One goal for the coming season is to be able to talk to EVERYONE in actual face-to-face interactions. I need to continue regular times of deep conversations with trusted friends—with full physical support when I need it. G and E have promised this. But I also plan to use my portable LightWriter device with everyone, for quick everyday interactions, and with as little physical support as I can manage. Sometimes I can do this with someone only touching my shoulder.
This second goal is VERY important for my relationships with friends and supporters—it means I can talk with them every day. With some of them I might progress to deeper conversations. I need to be able to tell Heidi for example my choices and explain any problems we may encounter in our days together. This will advance our Bridges Dream too, as new communication assistants will gain confidence first gradually and not feel awed by full facilitation.
So I plan to get comfortable with both levels of Supported Typing. My general strategy is to practice less physical support for part of each time one of my communication facilitators visits, to find out what works best. Then I will practice with each support person or friend separately. I have different relationships with each supporter or friend, just like people who talk with their voices. We think this will be more sensitive and less stressful than a group workshop from a cold start. Getting over the initial resistance is the hard part. Don’t give up. I may get it yet!
I am very concerned that, if I get better at quick conversations with just about everyone in my life and with a less physical support, people might think I could do without the deep communication sessions. It would be like throwing out the baby with the bathwater! To have physical support to type about difficult subjects or when I am feeling stressed is very essential and must not be given up or taken away. If a person does type independently but no longer says as much of an important message, someone should offer a hand once in a while to not lose the sophisticated thoughts that might not come out independently. There is a danger in not allowing the deep communication, intelligence and creativity to come out. Right now I could not have said all this without good physical support from an experienced facilitator. So the moment would have come and gone and you wouldn’t know what I was thinking.

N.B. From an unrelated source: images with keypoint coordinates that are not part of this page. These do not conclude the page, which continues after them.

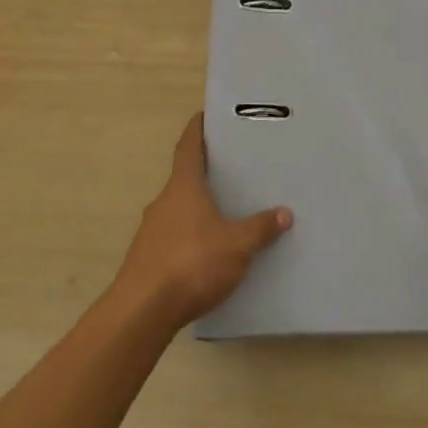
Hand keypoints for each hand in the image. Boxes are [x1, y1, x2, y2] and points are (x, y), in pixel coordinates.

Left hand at [113, 112, 292, 329]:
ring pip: (177, 209)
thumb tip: (284, 213)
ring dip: (196, 208)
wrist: (142, 312)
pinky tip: (206, 252)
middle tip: (229, 170)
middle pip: (183, 178)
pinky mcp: (146, 259)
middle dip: (203, 173)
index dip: (196, 130)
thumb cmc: (192, 263)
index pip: (188, 147)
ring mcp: (150, 231)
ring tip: (223, 213)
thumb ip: (260, 228)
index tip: (203, 116)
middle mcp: (163, 202)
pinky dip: (189, 235)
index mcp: (183, 187)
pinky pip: (172, 236)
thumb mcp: (237, 245)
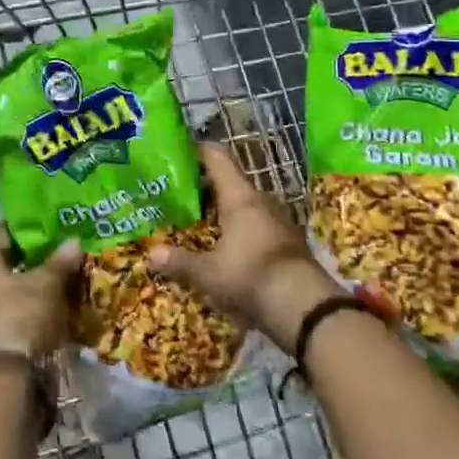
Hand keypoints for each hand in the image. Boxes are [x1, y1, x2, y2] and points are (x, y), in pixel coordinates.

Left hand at [0, 227, 81, 355]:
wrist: (9, 379)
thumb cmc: (21, 317)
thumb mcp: (46, 284)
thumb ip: (60, 261)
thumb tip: (74, 241)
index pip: (4, 231)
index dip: (29, 225)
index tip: (55, 220)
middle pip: (15, 259)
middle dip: (44, 253)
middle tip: (72, 243)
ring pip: (24, 285)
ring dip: (48, 279)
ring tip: (78, 268)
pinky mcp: (7, 331)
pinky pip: (29, 307)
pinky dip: (47, 302)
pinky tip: (72, 297)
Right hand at [149, 144, 343, 350]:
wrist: (307, 308)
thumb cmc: (251, 276)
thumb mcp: (209, 273)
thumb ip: (180, 262)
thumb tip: (151, 254)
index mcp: (239, 197)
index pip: (216, 158)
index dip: (197, 150)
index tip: (178, 150)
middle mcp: (260, 201)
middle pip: (230, 182)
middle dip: (205, 186)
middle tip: (180, 193)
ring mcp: (279, 221)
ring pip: (245, 205)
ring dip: (224, 210)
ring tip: (200, 220)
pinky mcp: (289, 243)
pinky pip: (258, 226)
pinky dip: (240, 229)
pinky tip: (227, 246)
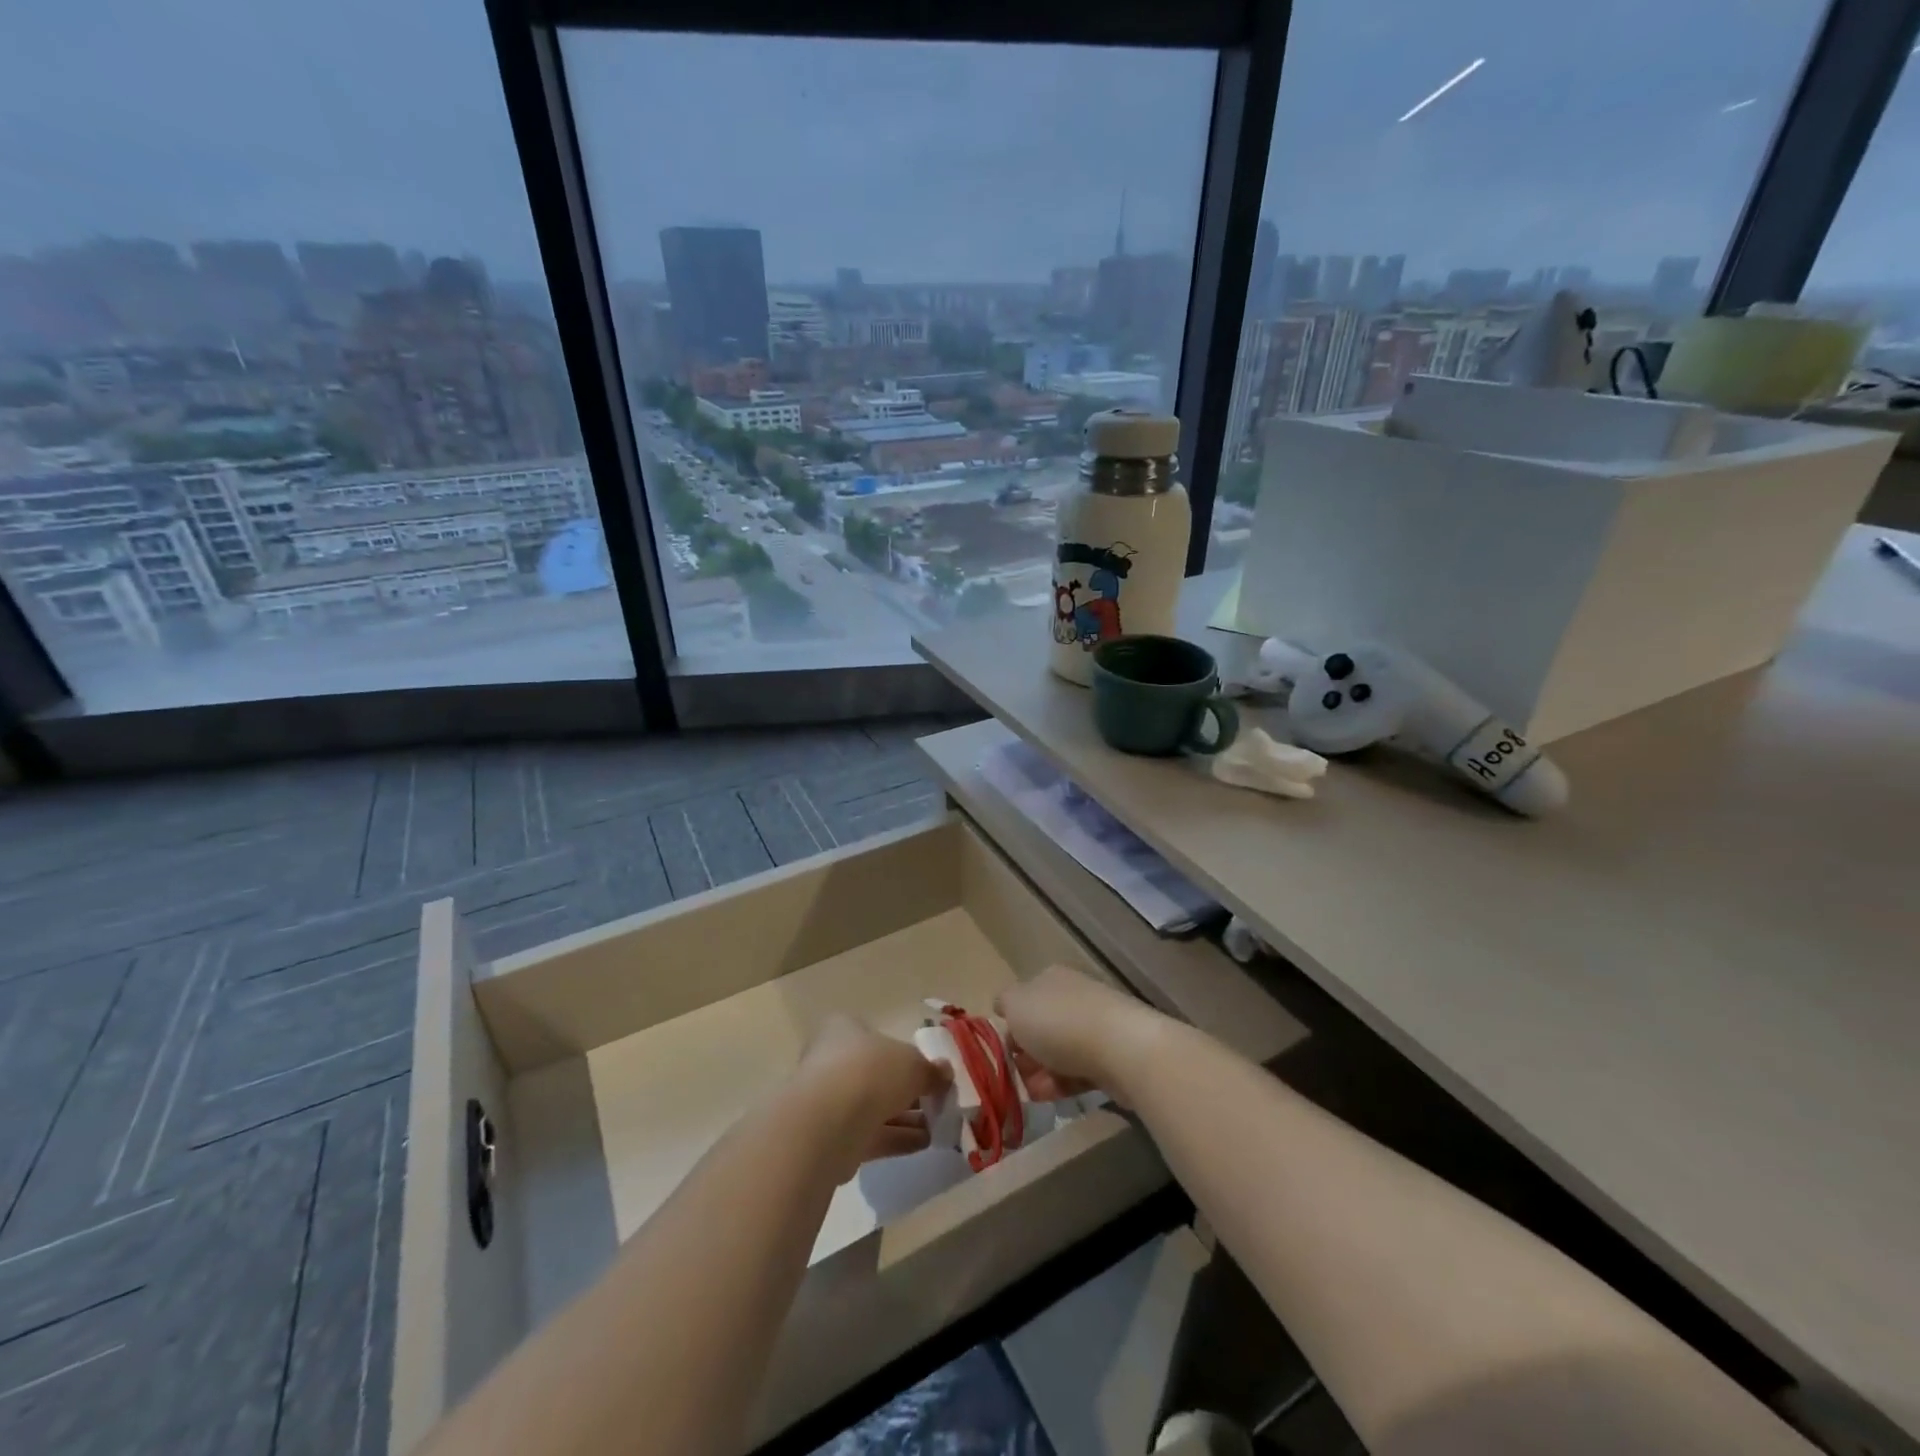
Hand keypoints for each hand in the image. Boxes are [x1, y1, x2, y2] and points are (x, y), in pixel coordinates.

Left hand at [795, 1015, 951, 1178]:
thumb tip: (945, 1072)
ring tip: (938, 1126)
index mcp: (844, 1030)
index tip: (927, 1069)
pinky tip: (924, 1142)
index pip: (875, 1036)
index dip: (903, 1052)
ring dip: (906, 1117)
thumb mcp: (912, 1063)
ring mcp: (830, 1101)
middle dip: (907, 1090)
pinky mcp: (832, 1137)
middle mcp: (832, 1061)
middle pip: (876, 1074)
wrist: (828, 1123)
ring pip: (874, 1106)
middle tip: (936, 1100)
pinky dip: (897, 1138)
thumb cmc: (870, 1071)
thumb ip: (930, 1070)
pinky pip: (871, 1134)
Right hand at [995, 965, 1166, 1104]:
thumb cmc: (1059, 1022)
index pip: (1024, 997)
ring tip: (1029, 1093)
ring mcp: (1095, 1027)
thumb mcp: (1016, 1005)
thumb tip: (1004, 1006)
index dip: (1010, 1023)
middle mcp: (1074, 997)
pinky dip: (1060, 1085)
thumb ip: (1005, 1003)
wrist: (1120, 1048)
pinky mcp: (1110, 1057)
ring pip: (1058, 1052)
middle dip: (1024, 1054)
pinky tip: (1048, 1098)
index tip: (1001, 1049)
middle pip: (1041, 1027)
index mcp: (1051, 979)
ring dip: (1040, 1073)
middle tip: (1014, 1075)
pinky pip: (1078, 1072)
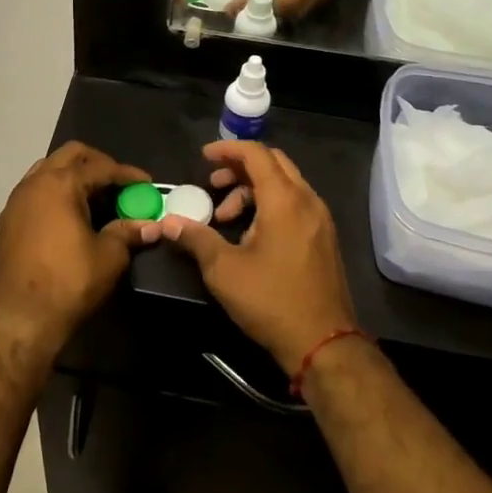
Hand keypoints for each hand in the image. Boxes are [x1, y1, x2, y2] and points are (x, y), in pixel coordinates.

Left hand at [0, 142, 159, 359]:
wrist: (22, 317)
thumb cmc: (69, 282)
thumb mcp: (109, 256)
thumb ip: (128, 232)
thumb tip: (151, 225)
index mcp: (60, 184)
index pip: (101, 167)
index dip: (127, 174)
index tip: (146, 183)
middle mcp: (35, 182)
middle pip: (71, 155)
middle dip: (99, 163)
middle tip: (120, 184)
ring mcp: (17, 199)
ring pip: (49, 169)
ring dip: (74, 175)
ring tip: (96, 197)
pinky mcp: (8, 219)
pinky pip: (36, 189)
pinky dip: (56, 191)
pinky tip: (71, 213)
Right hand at [158, 140, 358, 376]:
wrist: (323, 342)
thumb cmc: (271, 300)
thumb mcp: (223, 270)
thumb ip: (195, 238)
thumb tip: (167, 221)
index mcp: (284, 200)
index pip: (256, 154)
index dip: (228, 149)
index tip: (204, 157)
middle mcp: (307, 200)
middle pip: (273, 163)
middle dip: (240, 167)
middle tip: (213, 183)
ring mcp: (320, 219)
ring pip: (285, 184)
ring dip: (253, 189)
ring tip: (225, 217)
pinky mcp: (324, 238)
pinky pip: (295, 203)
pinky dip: (270, 204)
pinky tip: (251, 233)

It would be dangerous because one might be too upset to say one is upset and then one might hurt oneself. I can talk about my wishes with my hand supported so people know how to plan. Without support it is limited to food choices and what to wear today. I can imagine getting better at the short phrases in time but don’t cut out the chances to really talk or I may lose my way again. I am happy to know the plan is for balance and nothing extreme. I don’t care about independence: I care about communication.